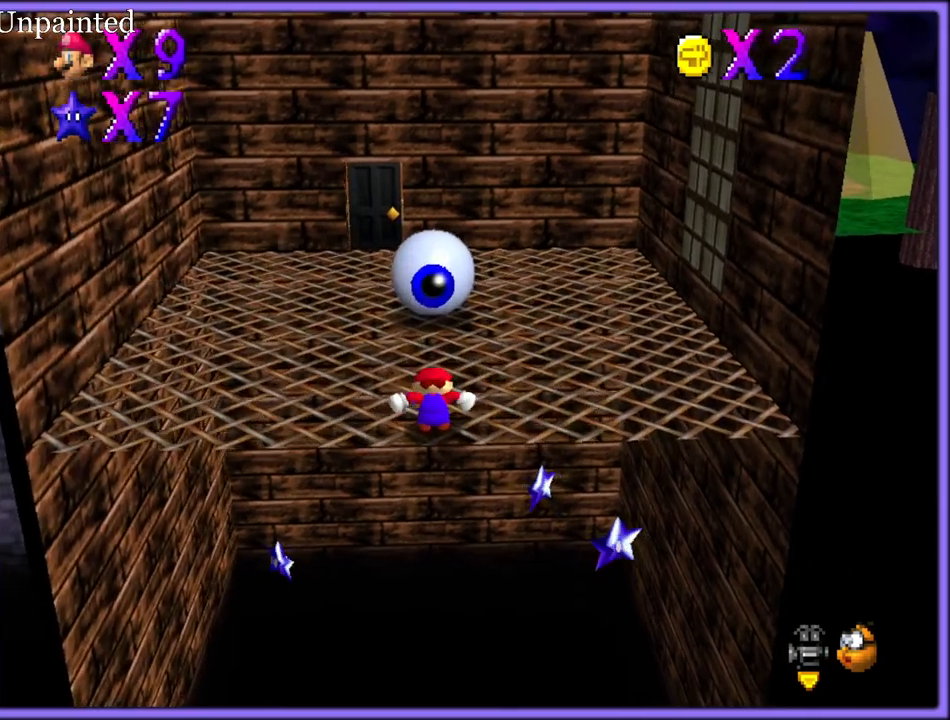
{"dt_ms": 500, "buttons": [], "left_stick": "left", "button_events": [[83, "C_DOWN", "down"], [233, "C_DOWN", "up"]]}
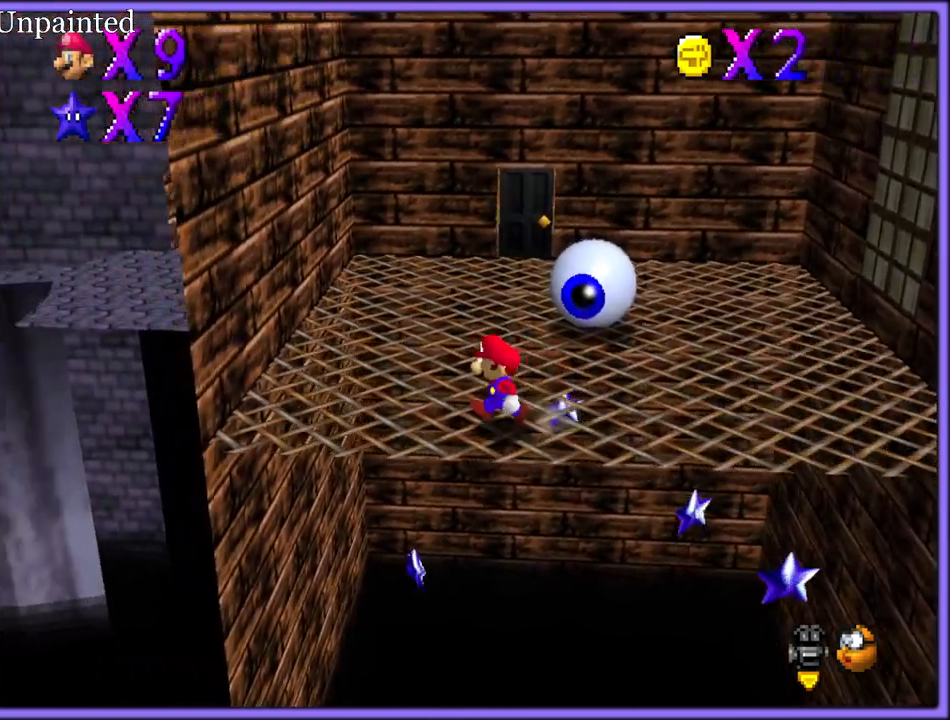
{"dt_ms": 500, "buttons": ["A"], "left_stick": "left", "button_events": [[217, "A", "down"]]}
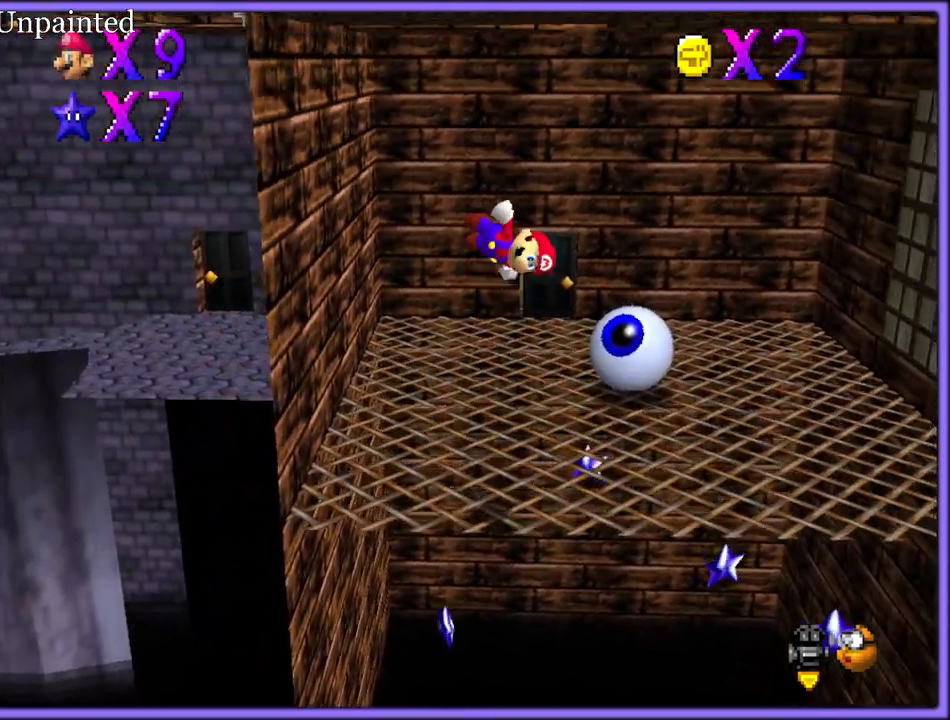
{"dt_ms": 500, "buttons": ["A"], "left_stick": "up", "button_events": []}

————————

- Exercise aim
Please give the count of lines above with "down", nothing else.

- Answer for the task
2